Direction 1:
In the records below, copy out every line from the one containing "Objects in satellite" through the last record, with both ends included. Leave out the pictures.

Text shown:
┄┄┄┄┄┄┄┄┄┄┄┄┄┄┄┄┄┄┄┄
The review jurisdiction of the
Supreme Court is a special
jurisdiction and is not intended
to provide an opportunity for
further appeal. It is a
jurisdiction which is to be
exercised sparingly and where
the applicant succeeds in
persuading the court that there
have been some exceptional
circumstances such as a
fundamental or basic error which
the court inadvertently
committed in the course of
delivering its judgment and
which error has resulted in a
miscarriage of justice.
There is a long line of case law
on how the review jurisdiction
of this Court has been
exercised; such as Mechanical
Lloyd Assembly Plant v Nartey
[1987-1988] 2 GLR 598, SC;
Bisi v. Kwayie [1987-88] 2
GLR 295, SC; Nasali v. Addy
[1987-88] 2 GLR 286, SC;
Ababio v. Mensah (No.2)
[1989-90] 1 GLR 573, SC;
Quartey v. Central Services Co.
Ltd [1997-97] SCGLR 398;
Pianim (No.3) v. Ekwam
[1996-97] SCGLR 431; Koglex (Gh)
Ltd v. Attieh [2001-2002]
SCGLR 947; Attorney-General
(No.2) v. Tsatsu Tsikata (No.2)
[2001-2002] SCGLR 620, Hanna
Assi (No. 2) v GIHOC
Refrigeration& Household
Products Ltd (No.2)
[2007-2008] SCGLR 15 v NTHC
Ltd v Antwi [2009] SCGLR
175; and Martin Alamisi
Amidu v Attorney General and
Others, Suit No. J7/10/2013,
SC, unreported dated 29
July 2014.
The applicants before us do not
seek to reargue their appeal
which was fought purely on legal
issues. They claim they retired
before 31 December 1990 the date
the special pension scheme was
abrogated and by the judgment of
the ordinary bench they were
entitled to their pensions under
the said scheme. They submit
this Court inadvertently
overlooked this fact, and this
amount to exceptional
circumstances resulting in a
miscarriage of justice.
┄┄┄┄┄┄┄┄┄┄┄┄┄┄┄┄┄┄┄┄
Saved entries:
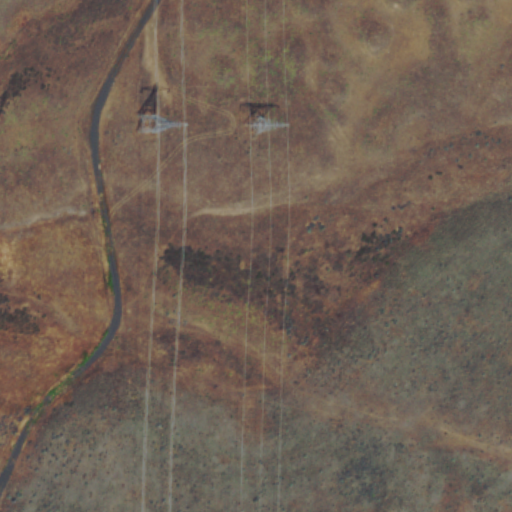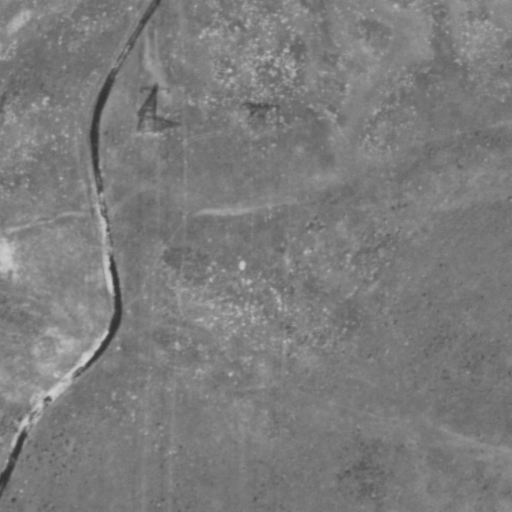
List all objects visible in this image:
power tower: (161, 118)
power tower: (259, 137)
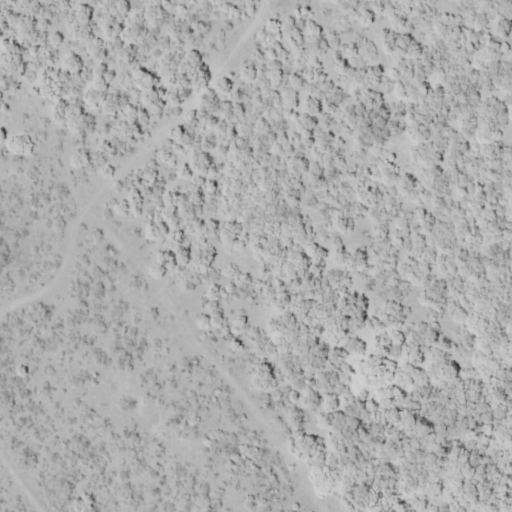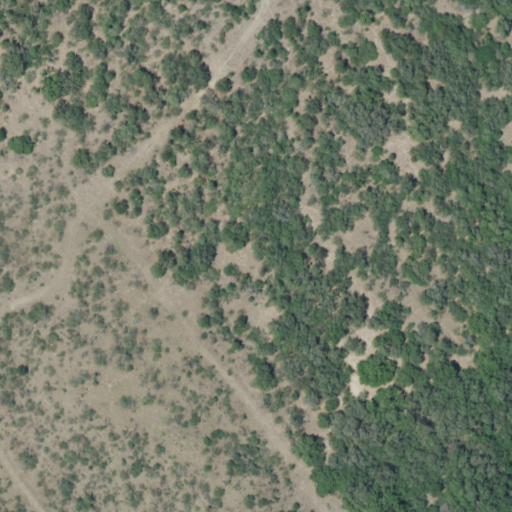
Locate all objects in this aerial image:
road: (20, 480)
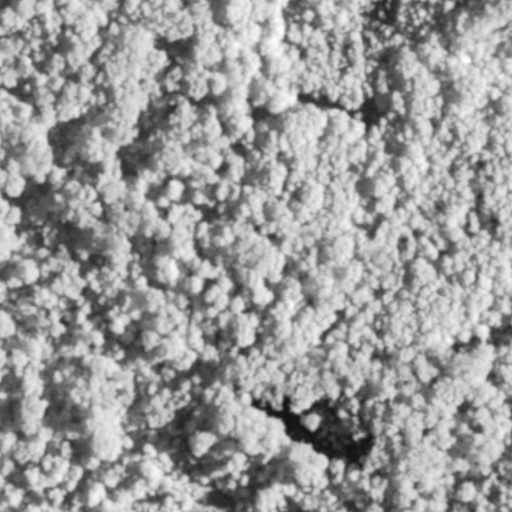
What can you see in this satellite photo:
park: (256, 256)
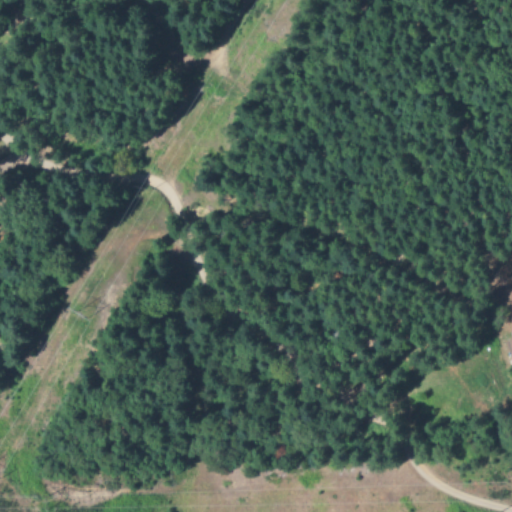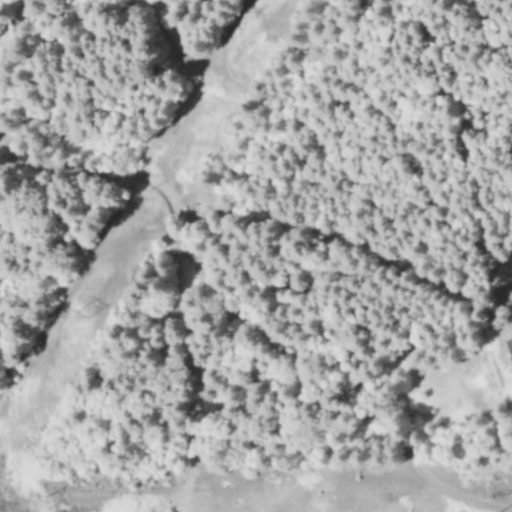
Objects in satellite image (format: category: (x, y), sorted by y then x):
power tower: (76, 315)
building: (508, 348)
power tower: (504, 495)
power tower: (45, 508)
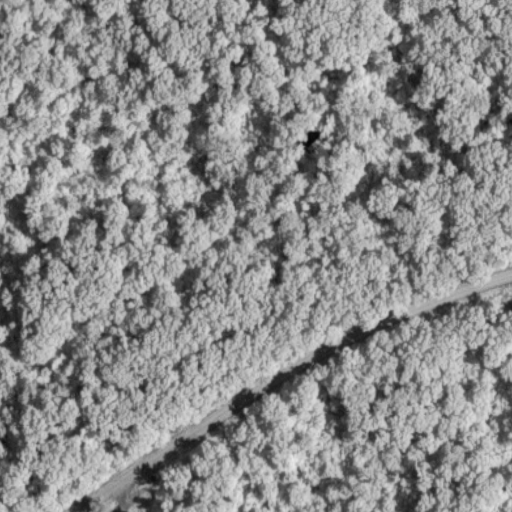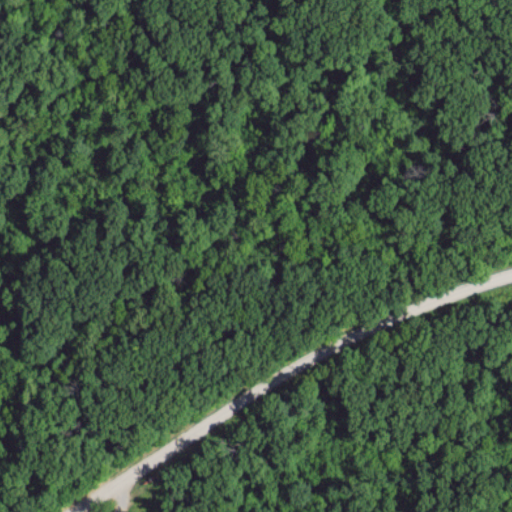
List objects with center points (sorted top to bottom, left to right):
┄┄┄┄┄┄┄┄┄┄┄┄┄┄┄┄┄┄┄┄
Direction 2:
According to the text on the Supreme Court's review jurisdiction, on what date was the special pension scheme abrogated?

Task answer 1:
Objects in satellite image (format: category: (x, y), sorted by y then x):
power tower: (76, 315)
building: (508, 348)
power tower: (504, 495)
power tower: (45, 508)
List objects with center points (sorted top to bottom, left to right):

Task answer 2:
31 December 1990